My forearms hurt from kneading the dough with the heart-sinking realization that it was not rising as the Youtube video showed it would. Bread happened before Youtube, too, but “Alex French Guy Cooking” seems to know what he’s talking about. His sourdough starter is wholesome and grainy, with organic rye flours, and tap water sans lead. He stores it in a glass jar with a metal clasp. There are no congealed Thai leftovers in his carefree kitchen. “Alex French Guy Cooking” rolls up the sleeves of his black-and-white-striped boat-neck tee and gets to work kneading by hand. His palms work the dough into a pliable, stretchy mess, and his starter gleefully does what it’s meant to—it raises the loaves with big, tart bubbles that come from nothing but time and proper care.

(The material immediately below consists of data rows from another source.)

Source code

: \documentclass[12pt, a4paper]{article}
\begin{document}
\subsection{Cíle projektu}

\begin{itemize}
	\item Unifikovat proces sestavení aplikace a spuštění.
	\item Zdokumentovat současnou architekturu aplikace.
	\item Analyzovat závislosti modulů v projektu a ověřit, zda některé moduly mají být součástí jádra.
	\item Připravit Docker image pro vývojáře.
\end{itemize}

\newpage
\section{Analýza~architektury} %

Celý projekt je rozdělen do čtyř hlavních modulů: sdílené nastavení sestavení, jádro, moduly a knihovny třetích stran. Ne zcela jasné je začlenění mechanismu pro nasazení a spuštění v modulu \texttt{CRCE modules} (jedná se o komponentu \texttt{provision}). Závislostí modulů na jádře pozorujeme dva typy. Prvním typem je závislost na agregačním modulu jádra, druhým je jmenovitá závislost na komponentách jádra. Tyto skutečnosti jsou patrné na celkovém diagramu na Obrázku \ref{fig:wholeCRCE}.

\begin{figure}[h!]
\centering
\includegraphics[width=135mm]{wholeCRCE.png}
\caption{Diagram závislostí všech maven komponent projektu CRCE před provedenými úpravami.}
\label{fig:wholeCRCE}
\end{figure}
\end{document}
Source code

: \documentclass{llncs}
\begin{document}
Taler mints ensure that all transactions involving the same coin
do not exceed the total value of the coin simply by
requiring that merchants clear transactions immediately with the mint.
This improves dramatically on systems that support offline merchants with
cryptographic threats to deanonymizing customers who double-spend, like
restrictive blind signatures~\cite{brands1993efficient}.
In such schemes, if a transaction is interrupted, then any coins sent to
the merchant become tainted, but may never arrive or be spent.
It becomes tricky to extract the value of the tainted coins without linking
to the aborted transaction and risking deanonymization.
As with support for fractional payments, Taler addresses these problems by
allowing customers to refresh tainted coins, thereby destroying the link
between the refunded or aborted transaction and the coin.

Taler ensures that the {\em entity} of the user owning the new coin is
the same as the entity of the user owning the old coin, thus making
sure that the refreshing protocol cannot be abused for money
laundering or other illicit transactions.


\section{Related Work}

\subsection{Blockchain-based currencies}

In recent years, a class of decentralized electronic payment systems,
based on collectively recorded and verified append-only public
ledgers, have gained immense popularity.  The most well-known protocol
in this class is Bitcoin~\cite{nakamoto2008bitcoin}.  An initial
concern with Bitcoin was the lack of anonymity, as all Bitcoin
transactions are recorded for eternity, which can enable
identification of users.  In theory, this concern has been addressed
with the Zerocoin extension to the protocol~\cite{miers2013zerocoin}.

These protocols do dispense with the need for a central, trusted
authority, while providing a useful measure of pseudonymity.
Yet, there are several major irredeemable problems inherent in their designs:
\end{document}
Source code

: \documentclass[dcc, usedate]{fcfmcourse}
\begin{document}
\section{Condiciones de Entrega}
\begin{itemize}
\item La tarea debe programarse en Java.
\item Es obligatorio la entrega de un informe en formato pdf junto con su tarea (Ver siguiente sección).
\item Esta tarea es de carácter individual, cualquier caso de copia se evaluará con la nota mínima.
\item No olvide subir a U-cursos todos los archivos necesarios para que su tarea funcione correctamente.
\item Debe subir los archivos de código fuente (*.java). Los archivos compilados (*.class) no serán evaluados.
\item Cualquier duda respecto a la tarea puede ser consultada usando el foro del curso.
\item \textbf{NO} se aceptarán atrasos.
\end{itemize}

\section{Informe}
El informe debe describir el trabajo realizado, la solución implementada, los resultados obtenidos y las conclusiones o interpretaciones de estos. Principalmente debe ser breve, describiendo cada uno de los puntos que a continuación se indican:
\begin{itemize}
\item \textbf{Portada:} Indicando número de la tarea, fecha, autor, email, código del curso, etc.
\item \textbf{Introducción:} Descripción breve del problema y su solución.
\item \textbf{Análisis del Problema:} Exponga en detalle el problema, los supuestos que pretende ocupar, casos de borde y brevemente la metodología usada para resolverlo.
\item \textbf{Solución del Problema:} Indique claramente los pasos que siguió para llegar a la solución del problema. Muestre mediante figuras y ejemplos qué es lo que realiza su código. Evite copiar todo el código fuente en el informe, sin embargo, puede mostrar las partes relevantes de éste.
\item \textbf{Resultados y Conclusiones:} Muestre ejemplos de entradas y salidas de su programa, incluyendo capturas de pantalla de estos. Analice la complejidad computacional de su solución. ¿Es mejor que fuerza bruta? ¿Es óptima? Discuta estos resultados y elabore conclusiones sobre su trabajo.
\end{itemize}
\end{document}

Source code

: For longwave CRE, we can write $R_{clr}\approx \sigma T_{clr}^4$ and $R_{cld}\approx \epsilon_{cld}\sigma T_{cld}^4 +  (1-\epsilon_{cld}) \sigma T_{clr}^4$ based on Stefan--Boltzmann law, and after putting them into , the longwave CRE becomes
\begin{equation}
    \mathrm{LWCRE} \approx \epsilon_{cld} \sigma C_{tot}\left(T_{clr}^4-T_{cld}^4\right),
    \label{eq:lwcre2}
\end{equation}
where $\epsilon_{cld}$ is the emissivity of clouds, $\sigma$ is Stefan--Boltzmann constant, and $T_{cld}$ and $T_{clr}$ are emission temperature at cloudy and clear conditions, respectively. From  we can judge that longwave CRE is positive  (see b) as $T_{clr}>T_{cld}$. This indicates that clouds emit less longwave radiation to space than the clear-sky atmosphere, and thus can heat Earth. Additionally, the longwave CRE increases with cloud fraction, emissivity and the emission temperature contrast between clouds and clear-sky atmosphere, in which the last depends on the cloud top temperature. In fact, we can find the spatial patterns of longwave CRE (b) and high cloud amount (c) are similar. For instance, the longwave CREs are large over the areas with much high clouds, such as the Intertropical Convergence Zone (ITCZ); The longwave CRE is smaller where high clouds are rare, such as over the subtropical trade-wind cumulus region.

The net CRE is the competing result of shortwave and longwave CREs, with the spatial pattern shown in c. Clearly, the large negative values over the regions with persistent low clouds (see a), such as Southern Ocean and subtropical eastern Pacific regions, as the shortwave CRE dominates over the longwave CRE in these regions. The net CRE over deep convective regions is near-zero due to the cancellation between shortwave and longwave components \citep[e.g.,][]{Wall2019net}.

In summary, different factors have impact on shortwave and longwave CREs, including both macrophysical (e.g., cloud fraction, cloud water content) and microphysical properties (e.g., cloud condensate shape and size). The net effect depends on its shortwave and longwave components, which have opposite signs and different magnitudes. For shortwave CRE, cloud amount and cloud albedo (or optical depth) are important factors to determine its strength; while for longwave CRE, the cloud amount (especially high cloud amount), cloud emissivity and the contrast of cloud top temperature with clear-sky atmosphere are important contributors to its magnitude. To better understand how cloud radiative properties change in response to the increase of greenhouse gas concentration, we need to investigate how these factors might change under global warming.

My bread, frankly, sucks. I wouldn’t call it sourdough. Sour, sure, and dough, definitely, but nothing I’d serve to people. Barely cooked, even.

It simply didn’t rise. January snow, first attempt at sourdough. “Bread is bread, though,” my roommate said, and we chip away at the warm rock, naming things it reminds us of as we chew for research: pretzels, goldfish, hardtack. Wikipedia says hardtack is inexpensive and long-lasting, a good cracker choice if that is your criteria. In the crisp base bits, where the dough touched parchment paper and turned golden-brown—the only part that had any color at all—you can taste the rise. Tart, chewy, crunchy. It tastes right. I made it from nothing, and now it’s savory, and we enjoyed it. We really did. But it’s also so clearly wrong. 

It’s heart-sinking, as if the loaf-brick were sitting in my stomach, dragging me—an edible example of how you can do all the right things and get crushed by the outcome. I dream of bread, and on the plate see Play-Doh, eat my words, wish I could conjure up the sweet maple-oat bread with a crackling wood-fired crust from the farmer’s market, spread with raspberry jam and salted butter. Or conversely, a can-risen hot Pillsbury biscuit from the oven on a Saturday morning, drizzled with honey and all mixed up with peppery scrambled eggs. 

My supremely sucky sourdough was, as I found among the Instagram hashtags of real bakers, a perfect example of a “fucked loaf.” But it tasted like it was getting there. Not quite bread, but not quite bad. Honey whole wheat loaves are easy, pleasing. A gluten windowpane or a poke test is all you need to know they’ll rise, sweet and light, with the help of added yeast from the supermarket. Whip two up in an afternoon, read a book during the short rise. I dream of honey whole wheat loaves as, twice a day, I discard half the take-out container of beige goop, waiting for it to look like the photos.

The starter is not ready yet, but I’ll coax it there with dry, February hands to match my cold toes and nose. So, sourdough, I’ll start you again. Until then, I’ll see you twice a day to feed you with an Ikea fork, stirring flour into you and waiting. You’ll stay warm in the little cabinet of this dorm that sits adjacent to the rigorous, temperamental heating system that makes us so hot and miserable in here. You’ll bubble, and double, and test the limits of the plastic lid with poked holes that once let steam out of soup. Your name, scribbled in Sharpie, already fades on the lid.

Pia Mileaf-Patel B’20 is naming her next sourdough Sherman Alexie.